Tugas yang Diberikan 1 –
Tentukan apakah setiap pernyataan berikut sesuai dengan bacaan tentang Pilgub DKI 2017, lalu jawab ya atau tidak disertai kutipan kata-kata penentu dari bacaan: (a) Pemilihan kepala daerah serentak tahun 2015 mencakup 265 daerah. (b) Pemilihan kepala daerah serentak tahun 2017 berlangsung di 8 provinsi. (c) Pada tahun 2015 terjadi kehebohan massif di media maupun sosial media.
Tugas yang Diberikan 2 –
Tulis ulang paragraf dalam bacaan tentang Pilgub DKI 2017 yang diawali "Sebenarnya sejak era otonomi daerah" secara lebih ringkas tanpa menghilangkan fakta utamanya.

Bacaan –

========

Senin, 13 Februari 2017

Ramalan PilGub DKI 2017

Tahun 2017 jadi tahun menarik karena terjadi pemilihan kepala daerah serentak di 101 lokasi tanggal 15 Februari. 7 provinsi, 18 kota, 76 kabupaten. 

Sebenarnya sejak era otonomi daerah, pemilihan kepala daerah serentak ini sudah pernah terjadi tanggal 9 Desember 2015. Bahkan jumlah daerahnya ada 265 daerah, yakni 8 propinsi, 35 kota, 222 kabupaten. 

Walaupun jumlahnya lebih banyak, tapi di tahun 2015, gak ada kehebohan massif di media maupun sosial media. Gak ada isu yang mempengaruhi gerakan massa di level nasional. Wong namanya juga Pilkada. 

Berbeda halnya dengan tahun 2017. Dari 101 lokasi, yang diributkan dan disorot seluruh pihak hanya satu: Pemilihan Gubernur DKI.

Tidak bisa dipungkiri bahwa Jakarta seperti matahari dalam konstelasi planet-planet partai politik. Jakarta adalah sumber terang dan kehangatan bagi laron-laron politisi yang ingin mengecap hangat sebelum moksa karena terlibas kasus korupsi.

========

Cuplikan dari sebuah dataset
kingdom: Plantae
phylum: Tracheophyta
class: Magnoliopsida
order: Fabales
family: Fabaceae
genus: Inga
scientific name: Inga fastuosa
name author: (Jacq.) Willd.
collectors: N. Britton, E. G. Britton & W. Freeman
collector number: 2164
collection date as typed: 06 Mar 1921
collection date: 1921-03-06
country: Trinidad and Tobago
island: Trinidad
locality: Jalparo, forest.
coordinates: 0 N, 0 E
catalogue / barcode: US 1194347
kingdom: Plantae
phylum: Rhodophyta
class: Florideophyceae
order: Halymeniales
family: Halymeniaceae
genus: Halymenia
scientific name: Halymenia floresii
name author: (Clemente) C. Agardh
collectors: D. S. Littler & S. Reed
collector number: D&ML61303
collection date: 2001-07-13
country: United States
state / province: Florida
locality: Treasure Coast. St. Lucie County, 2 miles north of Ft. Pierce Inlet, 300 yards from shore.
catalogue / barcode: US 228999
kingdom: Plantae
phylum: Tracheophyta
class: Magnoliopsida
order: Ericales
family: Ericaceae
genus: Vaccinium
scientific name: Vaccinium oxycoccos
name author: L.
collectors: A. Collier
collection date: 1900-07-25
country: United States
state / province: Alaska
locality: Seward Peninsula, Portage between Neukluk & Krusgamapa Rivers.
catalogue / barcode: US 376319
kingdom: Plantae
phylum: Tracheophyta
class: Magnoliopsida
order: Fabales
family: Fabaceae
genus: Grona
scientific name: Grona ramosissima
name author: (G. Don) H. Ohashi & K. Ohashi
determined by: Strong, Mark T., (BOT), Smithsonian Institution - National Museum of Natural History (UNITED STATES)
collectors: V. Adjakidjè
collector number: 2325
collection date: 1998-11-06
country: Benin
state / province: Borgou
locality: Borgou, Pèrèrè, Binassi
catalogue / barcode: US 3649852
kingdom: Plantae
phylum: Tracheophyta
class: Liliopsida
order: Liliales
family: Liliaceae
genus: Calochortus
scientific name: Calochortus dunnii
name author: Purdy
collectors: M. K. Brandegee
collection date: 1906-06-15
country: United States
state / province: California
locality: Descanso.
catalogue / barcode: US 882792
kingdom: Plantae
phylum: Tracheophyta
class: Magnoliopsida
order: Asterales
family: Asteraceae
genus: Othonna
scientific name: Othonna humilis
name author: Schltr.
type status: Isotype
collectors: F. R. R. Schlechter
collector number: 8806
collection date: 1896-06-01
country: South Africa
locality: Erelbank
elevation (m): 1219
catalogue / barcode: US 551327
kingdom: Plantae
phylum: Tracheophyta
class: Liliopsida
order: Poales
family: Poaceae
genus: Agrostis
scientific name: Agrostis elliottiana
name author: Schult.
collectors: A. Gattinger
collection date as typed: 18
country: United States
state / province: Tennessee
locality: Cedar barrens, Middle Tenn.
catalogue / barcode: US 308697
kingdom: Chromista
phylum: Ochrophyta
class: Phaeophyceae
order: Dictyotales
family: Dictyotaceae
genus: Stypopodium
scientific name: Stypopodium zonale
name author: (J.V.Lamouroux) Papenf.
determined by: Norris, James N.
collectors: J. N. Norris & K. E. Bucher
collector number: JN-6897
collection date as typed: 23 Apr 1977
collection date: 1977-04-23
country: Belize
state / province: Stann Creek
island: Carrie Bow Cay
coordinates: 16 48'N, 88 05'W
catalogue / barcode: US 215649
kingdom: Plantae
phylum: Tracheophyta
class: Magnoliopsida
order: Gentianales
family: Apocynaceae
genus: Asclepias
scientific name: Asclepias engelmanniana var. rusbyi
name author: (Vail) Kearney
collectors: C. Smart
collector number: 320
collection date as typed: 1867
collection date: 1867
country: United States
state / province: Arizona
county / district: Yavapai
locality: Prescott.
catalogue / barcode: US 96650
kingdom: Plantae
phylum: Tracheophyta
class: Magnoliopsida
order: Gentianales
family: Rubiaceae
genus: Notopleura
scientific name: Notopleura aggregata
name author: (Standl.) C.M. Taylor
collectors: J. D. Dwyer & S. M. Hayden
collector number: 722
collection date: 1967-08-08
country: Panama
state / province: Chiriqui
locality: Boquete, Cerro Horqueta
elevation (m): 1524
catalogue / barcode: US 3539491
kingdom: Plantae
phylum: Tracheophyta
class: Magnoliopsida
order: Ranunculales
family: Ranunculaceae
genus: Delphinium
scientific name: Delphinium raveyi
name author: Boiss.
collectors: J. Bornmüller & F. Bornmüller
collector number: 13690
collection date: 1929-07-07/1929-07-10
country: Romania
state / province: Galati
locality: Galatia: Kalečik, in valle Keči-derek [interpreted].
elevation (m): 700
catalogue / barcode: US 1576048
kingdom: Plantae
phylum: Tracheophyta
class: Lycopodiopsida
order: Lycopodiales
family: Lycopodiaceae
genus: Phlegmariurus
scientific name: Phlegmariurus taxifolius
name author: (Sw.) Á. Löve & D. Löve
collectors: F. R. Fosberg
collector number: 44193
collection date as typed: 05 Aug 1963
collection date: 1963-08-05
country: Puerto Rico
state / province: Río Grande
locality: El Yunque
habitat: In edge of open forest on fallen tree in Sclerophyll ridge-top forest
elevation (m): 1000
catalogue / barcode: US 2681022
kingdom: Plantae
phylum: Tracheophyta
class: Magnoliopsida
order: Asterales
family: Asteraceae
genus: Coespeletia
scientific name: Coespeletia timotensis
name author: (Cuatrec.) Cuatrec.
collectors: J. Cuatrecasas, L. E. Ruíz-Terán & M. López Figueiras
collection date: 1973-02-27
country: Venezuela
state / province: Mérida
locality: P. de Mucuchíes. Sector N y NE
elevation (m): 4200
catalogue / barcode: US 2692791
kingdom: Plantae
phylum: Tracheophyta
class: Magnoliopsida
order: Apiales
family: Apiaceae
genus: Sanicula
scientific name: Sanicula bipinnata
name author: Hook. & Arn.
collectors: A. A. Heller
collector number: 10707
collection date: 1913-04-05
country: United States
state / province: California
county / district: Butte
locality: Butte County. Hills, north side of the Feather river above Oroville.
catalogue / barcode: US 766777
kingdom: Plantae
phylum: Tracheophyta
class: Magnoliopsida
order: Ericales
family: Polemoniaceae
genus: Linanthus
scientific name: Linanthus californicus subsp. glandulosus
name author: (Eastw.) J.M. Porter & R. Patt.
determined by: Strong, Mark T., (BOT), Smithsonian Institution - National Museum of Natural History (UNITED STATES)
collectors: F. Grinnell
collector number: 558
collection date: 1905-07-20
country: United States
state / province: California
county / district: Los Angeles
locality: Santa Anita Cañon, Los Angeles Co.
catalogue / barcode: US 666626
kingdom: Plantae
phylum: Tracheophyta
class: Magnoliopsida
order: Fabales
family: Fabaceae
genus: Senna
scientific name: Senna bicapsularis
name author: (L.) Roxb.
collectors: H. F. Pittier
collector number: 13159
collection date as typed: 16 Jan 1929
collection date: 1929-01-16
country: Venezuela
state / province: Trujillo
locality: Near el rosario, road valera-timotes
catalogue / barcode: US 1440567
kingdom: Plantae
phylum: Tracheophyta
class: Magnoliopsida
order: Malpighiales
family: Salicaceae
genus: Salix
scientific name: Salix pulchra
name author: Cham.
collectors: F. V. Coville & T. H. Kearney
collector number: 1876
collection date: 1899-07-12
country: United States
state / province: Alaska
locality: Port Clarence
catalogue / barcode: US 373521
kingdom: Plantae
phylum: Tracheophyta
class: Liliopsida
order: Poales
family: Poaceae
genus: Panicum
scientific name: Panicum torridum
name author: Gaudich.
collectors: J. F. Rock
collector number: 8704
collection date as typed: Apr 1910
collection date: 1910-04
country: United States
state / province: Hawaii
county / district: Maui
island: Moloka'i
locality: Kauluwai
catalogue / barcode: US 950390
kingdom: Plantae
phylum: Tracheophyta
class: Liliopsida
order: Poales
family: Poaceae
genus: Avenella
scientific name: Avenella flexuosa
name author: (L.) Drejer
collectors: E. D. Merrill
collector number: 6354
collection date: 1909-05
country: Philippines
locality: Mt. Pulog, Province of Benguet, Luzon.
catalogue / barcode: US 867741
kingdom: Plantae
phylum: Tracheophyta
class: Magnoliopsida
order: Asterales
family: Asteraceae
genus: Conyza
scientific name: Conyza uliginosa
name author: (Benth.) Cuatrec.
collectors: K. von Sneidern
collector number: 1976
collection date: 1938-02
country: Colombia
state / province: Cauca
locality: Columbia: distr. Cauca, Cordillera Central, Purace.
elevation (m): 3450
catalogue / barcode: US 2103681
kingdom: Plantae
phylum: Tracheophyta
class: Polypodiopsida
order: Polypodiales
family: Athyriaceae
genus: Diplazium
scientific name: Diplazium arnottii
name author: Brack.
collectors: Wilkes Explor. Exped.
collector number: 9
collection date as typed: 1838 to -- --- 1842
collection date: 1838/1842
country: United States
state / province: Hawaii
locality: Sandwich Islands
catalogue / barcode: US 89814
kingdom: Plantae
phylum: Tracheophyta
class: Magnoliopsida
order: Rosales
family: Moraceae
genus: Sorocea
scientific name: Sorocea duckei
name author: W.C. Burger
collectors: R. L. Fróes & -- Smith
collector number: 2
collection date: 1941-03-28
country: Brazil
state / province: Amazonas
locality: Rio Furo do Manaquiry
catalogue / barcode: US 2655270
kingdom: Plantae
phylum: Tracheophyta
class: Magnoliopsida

========

Jawaban Tugas 1 –
(a) Ya: "Bahkan jumlah daerahnya ada 265 daerah"
(b) Tidak: "7 provinsi, 18 kota, 76 kabupaten."
(c) Tidak: "gak ada kehebohan massif di media maupun sosial media"

Jawaban Tugas 2 –
Sejak era otonomi daerah, pemilihan kepala daerah serentak sudah pernah digelar pada 9 Desember 2015 di 265 daerah, yaitu 8 provinsi, 35 kota, dan 222 kabupaten.